◆ WHAT TO PRODUCE: Pick out each line in the entries below that contains the word "groups" and copy those lines in full.

ENTRIES PROVIDED Block Start

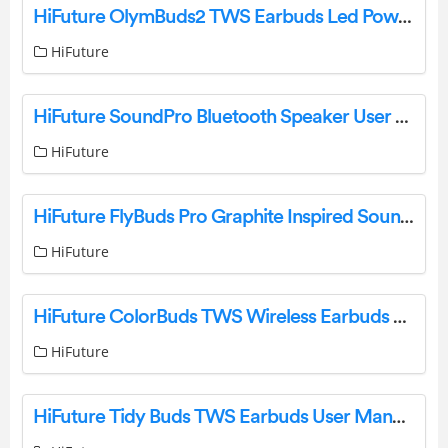
HiFuture OlymBuds2 TWS Earbuds Led Power User Manual
HiFuture
HiFuture SoundPro Bluetooth Speaker User Manual
HiFuture
HiFuture FlyBuds Pro Graphite Inspired Sound Earbuds User Manual
HiFuture
HiFuture ColorBuds TWS Wireless Earbuds User Manual
HiFuture
HiFuture Tidy Buds TWS Earbuds User Manual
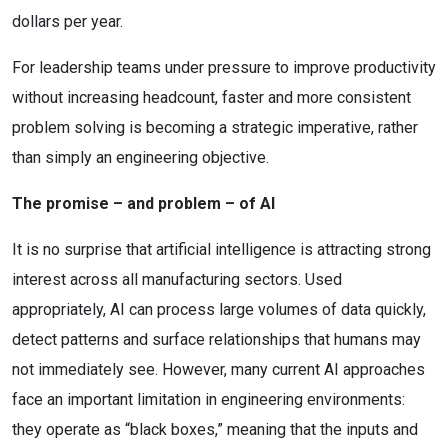
dollars per year.
For leadership teams under pressure to improve productivity
without increasing headcount, faster and more consistent
problem solving is becoming a strategic imperative, rather
than simply an engineering objective.
The promise – and problem – of AI
It is no surprise that artificial intelligence is attracting strong
interest across all manufacturing sectors. Used
appropriately, AI can process large volumes of data quickly,
detect patterns and surface relationships that humans may
not immediately see. However, many current AI approaches
face an important limitation in engineering environments:
they operate as “black boxes,” meaning that the inputs and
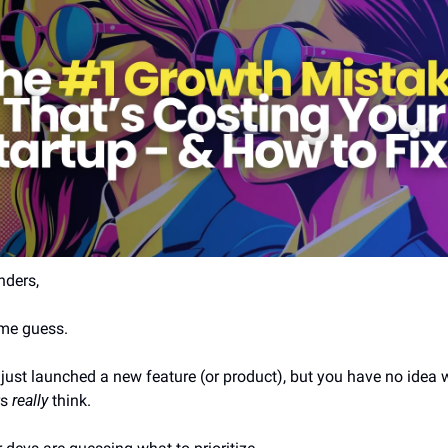
nders,
me guess.
just launched a new feature (or product), but you have no idea w
s 
really
 think.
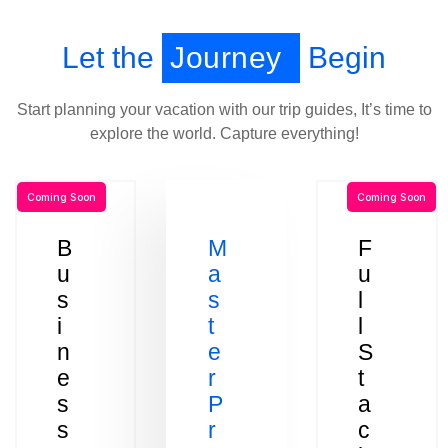
Let the
Journey
Begin
Start planning your vacation with our trip guides, It’s time to
explore the world. Capture everything!
Coming Soon
Coming Soon
B
M
F
u
a
u
s
s
l
i
t
l
n
e
S
e
r
t
s
P
a
s
r
c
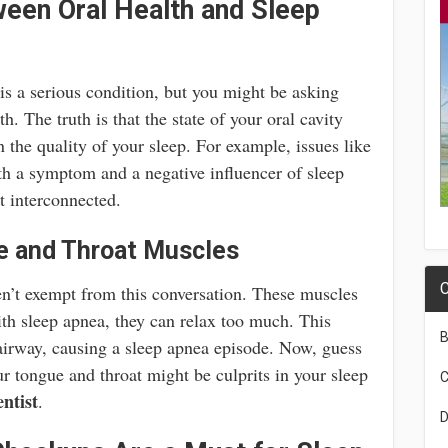
een Oral Health and Sleep
is a serious condition, but you might be asking
th. The truth is that the state of your oral cavity
in the quality of your sleep. For example, issues like
th a symptom and a negative influencer of sleep
t interconnected.
e and Throat Muscles
C
n’t exempt from this conversation. These muscles
ith sleep apnea, they can relax too much. This
B
 airway, causing a sleep apnea episode. Now, guess
r tongue and throat might be culprits in your sleep
C
entist
.
D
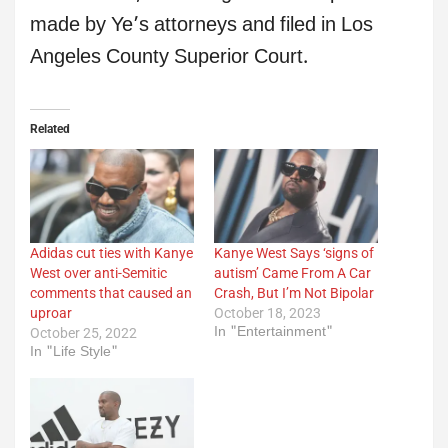
made by Ye’s attorneys and filed in Los
Angeles County Superior Court.
Related
Adidas cut ties with Kanye
Kanye West Says ‘signs of
West over anti-Semitic
autism’ Came From A Car
comments that caused an
Crash, But I’m Not Bipolar
uproar
October 18, 2023
In "Entertainment"
October 25, 2022
In "Life Style"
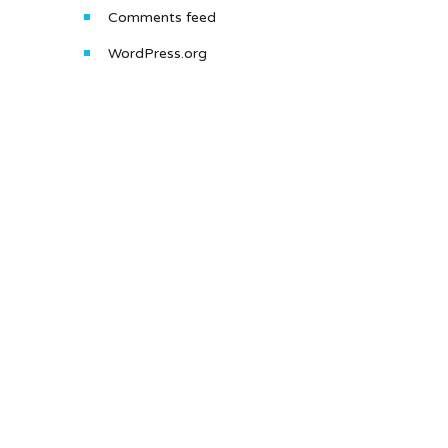
Comments feed
WordPress.org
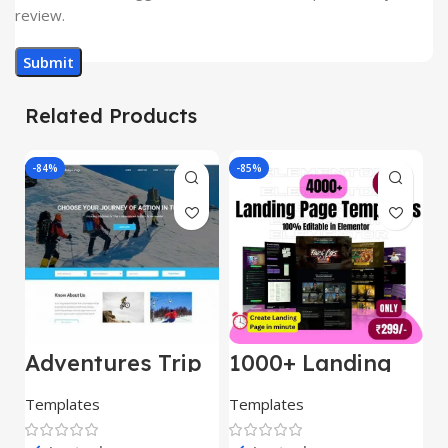
review.
Related Products
-84%
-85%
-
Adventures Trip
1000+ Landing
L
– HTML Template
Pages Bundle
E
(Copy)
Templates
Templates
E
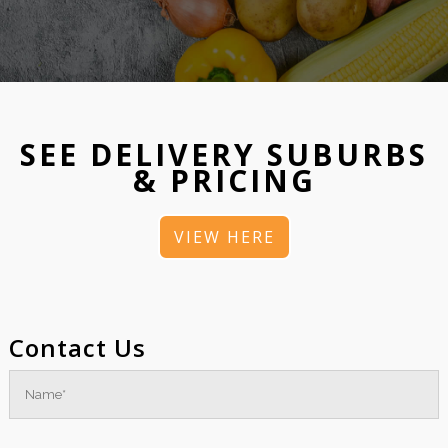
SEE DELIVERY SUBURBS
& PRICING
VIEW HERE
Contact Us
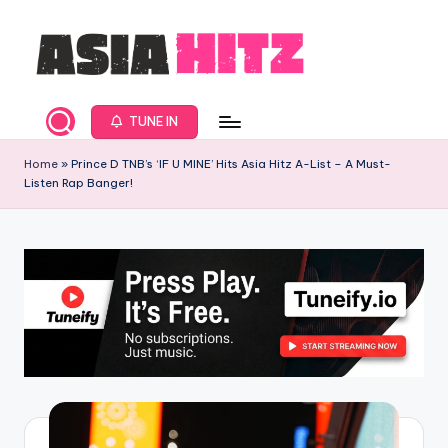
Skip
to
content
A
Asia
New
s
TUNE IN
Music
i
and
Home
»
Prince D TNB’s ‘IF U MINE’ Hits Asia Hitz A-List – A Must-
Listen Rap Banger!
Global
a
Hits
H
from
it
Beijing.
s
R
a
d
i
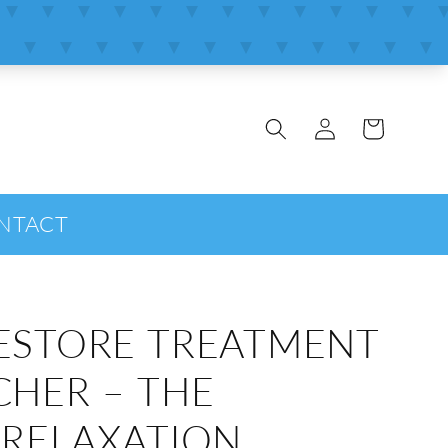
Log
Cart
in
NTACT
ESTORE TREATMENT
CHER – THE
 RELAXATION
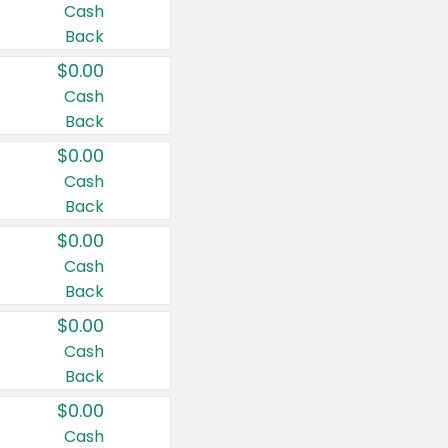
Cash
Back
$0.00
Cash
Back
$0.00
Cash
Back
$0.00
Cash
Back
$0.00
Cash
Back
$0.00
Cash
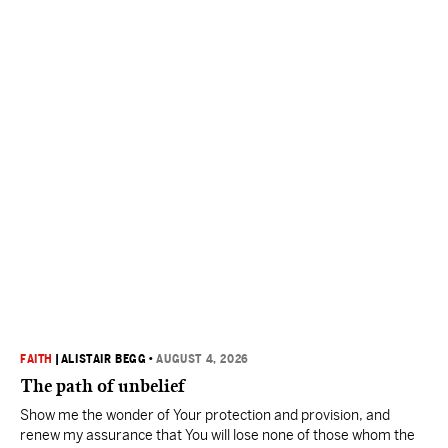
FAITH
|
ALISTAIR BEGG
•
AUGUST 4, 2026
The path of unbelief
Show me the wonder of Your protection and provision, and
renew my assurance that You will lose none of those whom the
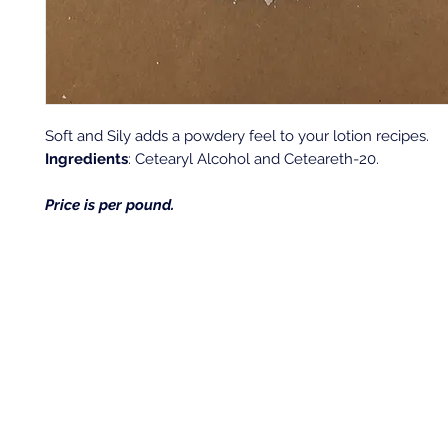
Soft and Sily adds a powdery feel to your lotion recipes.
Ingredients
: Cetearyl Alcohol and Ceteareth-20.
Price is per pound.
Back to top
Location & Store Hours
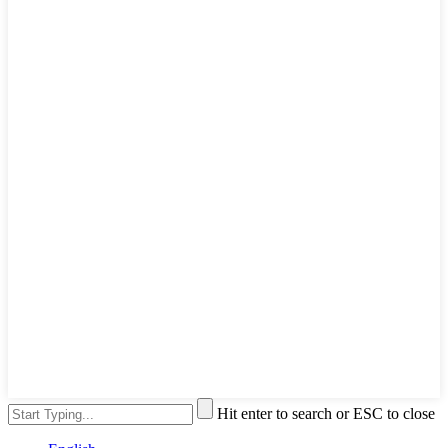
Hit enter to search or ESC to close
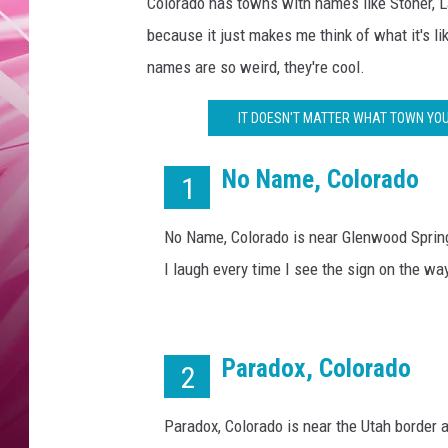
o
Colorado has towns with names like Stoner, 
POPC
o
because it just makes me think of what it's li
l
WADE
names are so weird, they're cool.
T
o
POPC
IT DOESN'T MATTER WHAT TOWN YOU
w
n
No Name, Colorado
N
1
a
m
No Name, Colorado is near Glenwood Spring
e
I laugh every time I see the sign on the wa
s
i
n
C
Paradox, Colorado
2
o
l
o
Paradox, Colorado is near the Utah border 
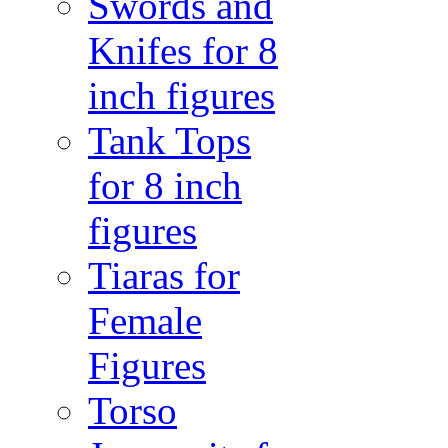
Swords and
Knifes for 8
inch figures
Tank Tops
for 8 inch
figures
Tiaras for
Female
Figures
Torso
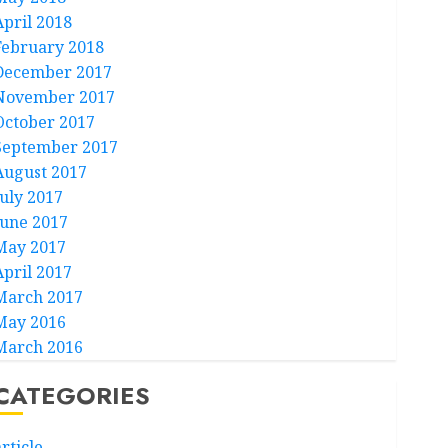
April 2018
February 2018
December 2017
November 2017
October 2017
September 2017
August 2017
July 2017
June 2017
May 2017
April 2017
March 2017
May 2016
March 2016
CATEGORIES
rticle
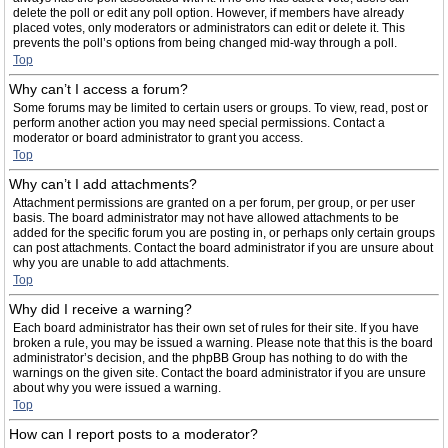
delete the poll or edit any poll option. However, if members have already
placed votes, only moderators or administrators can edit or delete it. This
prevents the poll’s options from being changed mid-way through a poll.
Top
Why can’t I access a forum?
Some forums may be limited to certain users or groups. To view, read, post or
perform another action you may need special permissions. Contact a
moderator or board administrator to grant you access.
Top
Why can’t I add attachments?
Attachment permissions are granted on a per forum, per group, or per user
basis. The board administrator may not have allowed attachments to be
added for the specific forum you are posting in, or perhaps only certain groups
can post attachments. Contact the board administrator if you are unsure about
why you are unable to add attachments.
Top
Why did I receive a warning?
Each board administrator has their own set of rules for their site. If you have
broken a rule, you may be issued a warning. Please note that this is the board
administrator’s decision, and the phpBB Group has nothing to do with the
warnings on the given site. Contact the board administrator if you are unsure
about why you were issued a warning.
Top
How can I report posts to a moderator?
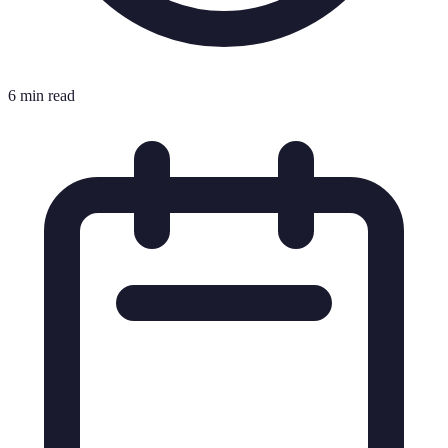
6 min read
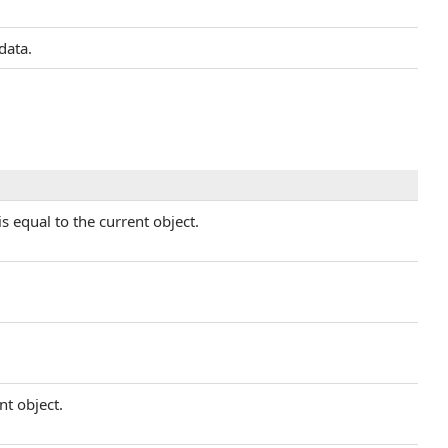
data.
s equal to the current object.
nt object.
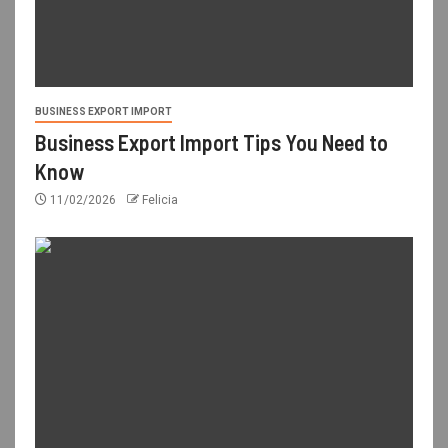
BUSINESS EXPORT IMPORT
Business Export Import Tips You Need to
Know
11/02/2026
Felicia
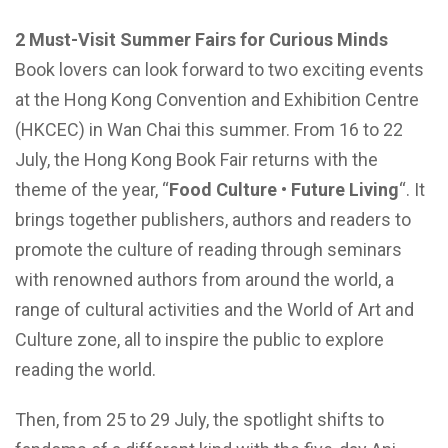
2 Must-Visit Summer Fairs for Curious Minds
Book lovers can look forward to two exciting events
at the Hong Kong Convention and Exhibition Centre
(HKCEC) in Wan Chai this summer. From 16 to 22
July, the Hong Kong Book Fair returns with the
theme of the year, “
Food Culture • Future Living
“. It
brings together publishers, authors and readers to
promote the culture of reading through seminars
with renowned authors from around the world, a
range of cultural activities and the World of Art and
Culture zone, all to inspire the public to explore
reading the world.
Then, from 25 to 29 July, the spotlight shifts to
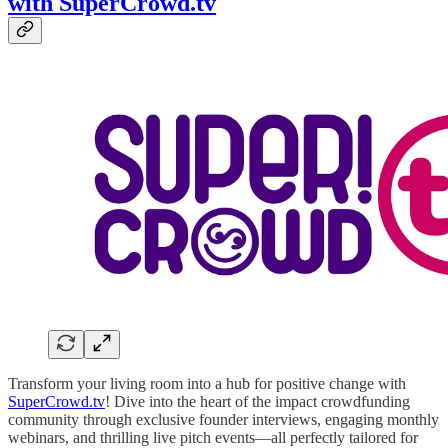
with SuperCrowd.tv
Transform your living room into a hub for positive change with
SuperCrowd.tv
! Dive into the heart of the impact crowdfunding
community through exclusive founder interviews, engaging monthly
webinars, and thrilling live pitch events—all perfectly tailored for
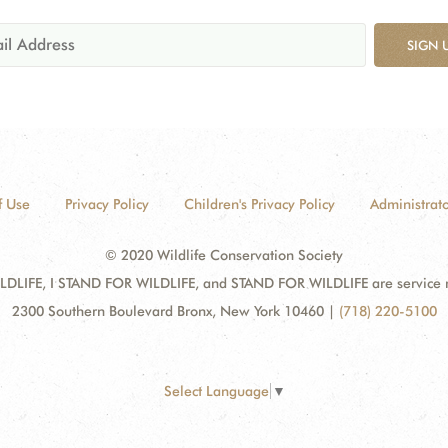
SIGN 
f Use
Privacy Policy
Children's Privacy Policy
Administrato
© 2020 Wildlife Conservation Society
DLIFE, I STAND FOR WILDLIFE, and STAND FOR WILDLIFE are service mar
2300 Southern Boulevard Bronx, New York 10460
|
(718) 220-5100
Select Language
▼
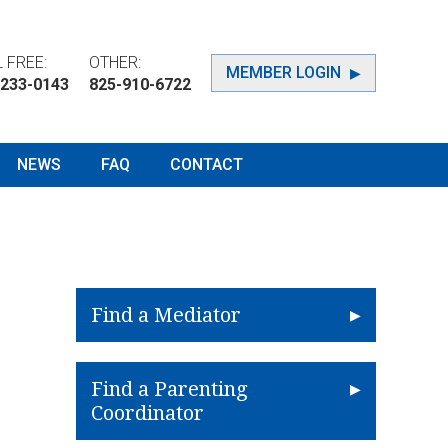
 FREE:
OTHER:
MEMBER LOGIN
-233-0143
825-910-6722
NEWS
FAQ
CONTACT
Find a Mediator
Find a Parenting
Coordinator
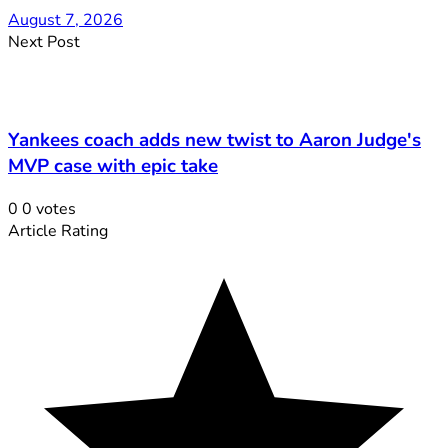
August 7, 2026
Next Post
Yankees coach adds new twist to Aaron Judge's
MVP case with epic take
0
0
votes
Article Rating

ENTRIES PROVIDED Block End

◆ SOLUTION FOR THIS PROBLEM:
Some forums may be limited to certain users or groups. To view, read, post or
added for the specific forum you are posting in, or perhaps only certain groups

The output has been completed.